At 68 years old, Romero is no spring chicken, but he does have the foresight to recognize a big change out there in video and media land. The proliferation of cheap video camcorders and free user-video websites like YouTube give the public an all-access pass to whatever anybody else uploads on the Internet. Take that and apply it to the paranoid nightmare of the dead returning from the grave, and you have a brand new premise for a zombie movie.
The terror in “Night of the Living Dead” partly sprang from the fact the characters didn’t know if this dead-alive thing was localized or happening all over the globe. In “Night,” it was radios and TV that clued Romero’s protagonists into what the crisis was on a bigger level. In “Diary of the Dead,” the broadcasters are Web-based, and the whole film is told from the point of view of one group of student filmmakers who continue rolling after the realization sinks in that the world is being overrun by zombies.
Jason (Joshua Close), who is behind the camera for most of the film, keeps saying he wants to document the truth. Like everybody else at the beginning of the movie, Debra (Michelle Morgan) is annoyed at his pedestrian probing. “How does all of this make you feel?” is typical of the questions he asks his fellow filmmakers while turning the camera on them. Apparently Debra eventually came around to his way of thinking, though, because she has edited her boyfriend’s film together to make the cut we are watching in the theater—titled “The Death of Death.”
Got that? It’s a little confusing, especially when she explains that she has added in music to make it scarier—her excuse? She wants us to be scared. Essentially, it’s a cheat so that Romero can add in noticeable postproduction and get away with it in the context of the film’s setup. Debra must be a pretty good editor, too, because the “reality” montages interspersed throughout the movie contain tons of sources and all kinds of advanced tricks.
The problem with this premise is that I’m not sure how anyone could miss the truth. There’s not much to cover up, really, when zombies have run amok everywhere. There are Internet videos coming in from all over the world, as far as even Tokyo. From that standpoint, it is interesting to see Romero re-working his classic zombie movies in the modern communication age, but he’s still rooted too much in the past. Jason’s declarations feel like late-1960s sloganeering and date the movie in some weird time vortex.
Besides the advent of global communications, the modern zombie apocalypse doesn’t feel all that much different from the ones of Romero’s earlier movies. You still can’t believe the government, military groups are still corrupt, and racial divides continue to widen. One scene in “Diary” is so much of a throwback that it actually depicts an armed Black Panther-type group holed up in a warehouse.
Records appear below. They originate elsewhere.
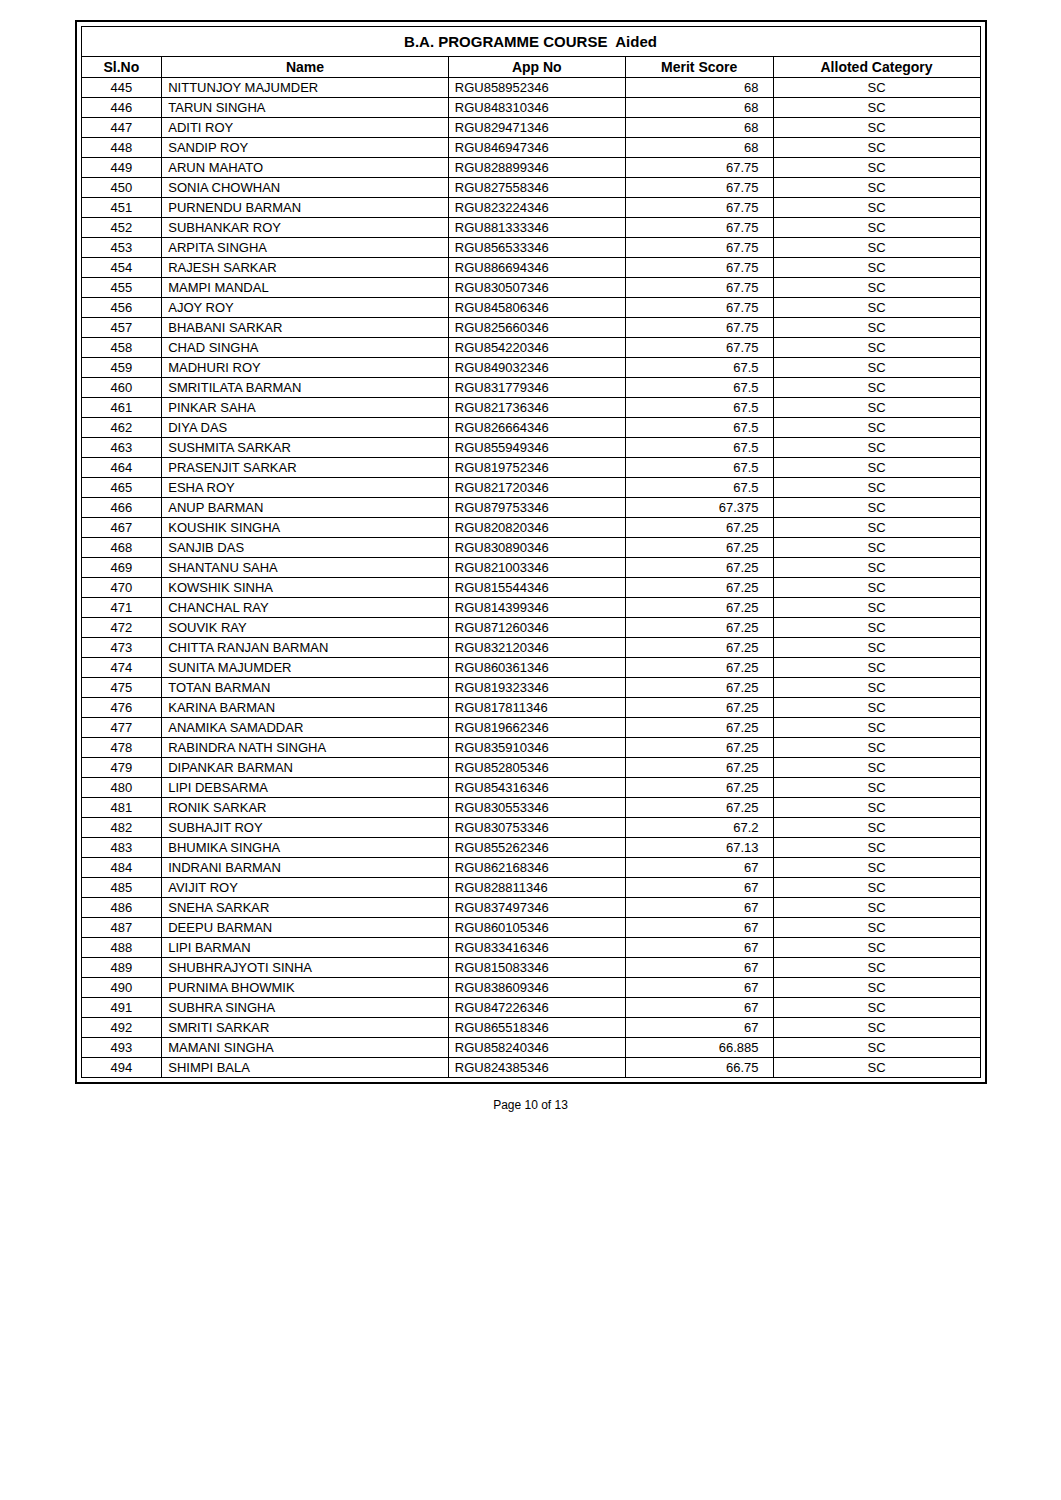B.A. PROGRAMME COURSE Aided
| Sl.No | Name | App No | Merit Score | Alloted Category |
| --- | --- | --- | --- | --- |
| 445 | NITTUNJOY MAJUMDER | RGU858952346 | 68 | SC |
| 446 | TARUN SINGHA | RGU848310346 | 68 | SC |
| 447 | ADITI ROY | RGU829471346 | 68 | SC |
| 448 | SANDIP ROY | RGU846947346 | 68 | SC |
| 449 | ARUN MAHATO | RGU828899346 | 67.75 | SC |
| 450 | SONIA CHOWHAN | RGU827558346 | 67.75 | SC |
| 451 | PURNENDU BARMAN | RGU823224346 | 67.75 | SC |
| 452 | SUBHANKAR ROY | RGU881333346 | 67.75 | SC |
| 453 | ARPITA SINGHA | RGU856533346 | 67.75 | SC |
| 454 | RAJESH SARKAR | RGU886694346 | 67.75 | SC |
| 455 | MAMPI MANDAL | RGU830507346 | 67.75 | SC |
| 456 | AJOY ROY | RGU845806346 | 67.75 | SC |
| 457 | BHABANI SARKAR | RGU825660346 | 67.75 | SC |
| 458 | CHAD SINGHA | RGU854220346 | 67.75 | SC |
| 459 | MADHURI ROY | RGU849032346 | 67.5 | SC |
| 460 | SMRITILATA BARMAN | RGU831779346 | 67.5 | SC |
| 461 | PINKAR SAHA | RGU821736346 | 67.5 | SC |
| 462 | DIYA DAS | RGU826664346 | 67.5 | SC |
| 463 | SUSHMITA SARKAR | RGU855949346 | 67.5 | SC |
| 464 | PRASENJIT SARKAR | RGU819752346 | 67.5 | SC |
| 465 | ESHA ROY | RGU821720346 | 67.5 | SC |
| 466 | ANUP BARMAN | RGU879753346 | 67.375 | SC |
| 467 | KOUSHIK SINGHA | RGU820820346 | 67.25 | SC |
| 468 | SANJIB DAS | RGU830890346 | 67.25 | SC |
| 469 | SHANTANU SAHA | RGU821003346 | 67.25 | SC |
| 470 | KOWSHIK SINHA | RGU815544346 | 67.25 | SC |
| 471 | CHANCHAL RAY | RGU814399346 | 67.25 | SC |
| 472 | SOUVIK RAY | RGU871260346 | 67.25 | SC |
| 473 | CHITTA RANJAN BARMAN | RGU832120346 | 67.25 | SC |
| 474 | SUNITA MAJUMDER | RGU860361346 | 67.25 | SC |
| 475 | TOTAN BARMAN | RGU819323346 | 67.25 | SC |
| 476 | KARINA BARMAN | RGU817811346 | 67.25 | SC |
| 477 | ANAMIKA SAMADDAR | RGU819662346 | 67.25 | SC |
| 478 | RABINDRA NATH SINGHA | RGU835910346 | 67.25 | SC |
| 479 | DIPANKAR BARMAN | RGU852805346 | 67.25 | SC |
| 480 | LIPI DEBSARMA | RGU854316346 | 67.25 | SC |
| 481 | RONIK SARKAR | RGU830553346 | 67.25 | SC |
| 482 | SUBHAJIT ROY | RGU830753346 | 67.2 | SC |
| 483 | BHUMIKA SINGHA | RGU855262346 | 67.13 | SC |
| 484 | INDRANI BARMAN | RGU862168346 | 67 | SC |
| 485 | AVIJIT ROY | RGU828811346 | 67 | SC |
| 486 | SNEHA SARKAR | RGU837497346 | 67 | SC |
| 487 | DEEPU BARMAN | RGU860105346 | 67 | SC |
| 488 | LIPI BARMAN | RGU833416346 | 67 | SC |
| 489 | SHUBHRAJYOTI SINHA | RGU815083346 | 67 | SC |
| 490 | PURNIMA BHOWMIK | RGU838609346 | 67 | SC |
| 491 | SUBHRA SINGHA | RGU847226346 | 67 | SC |
| 492 | SMRITI SARKAR | RGU865518346 | 67 | SC |
| 493 | MAMANI SINGHA | RGU858240346 | 66.885 | SC |
| 494 | SHIMPI BALA | RGU824385346 | 66.75 | SC |
Page 10 of 13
The film has some inventive new zombie kills, which horror enthusiasts will appreciate, but the overwhelming dread that should envelop everything (and has in his past films) never quite takes hold here. It’s just not a scary movie at all. Blame it partly on some amateurish acting and corny dialogue. Sure, this is supposed to be real life captured on video, but it seems that these days to approximate that, the actors really have to be on their toes. Even “Cloverfield” showed that hokey moments are hard to avoid with this “reality captured” premise. Maybe actually scaring your actors out in the woods à la “The Blair Witch Project” is the only sure-fire method.
By utilizing more than one camera (and still fitting it into the context of the premise), Romero has more freedom than “Blair Witch” or “Cloverfield,” though. This means that his characters had to collect security cam video and Internet video, and edit it all together with their own footage, which stretches credulity—but it does keep the movie from being bogged down with too many cinematic limitations. Unfortunately, “Diary” is stagier than both of those films, and none of it ever remotely feels real. That’s kind of a deal-killer when it comes to a cinéma vérité feel.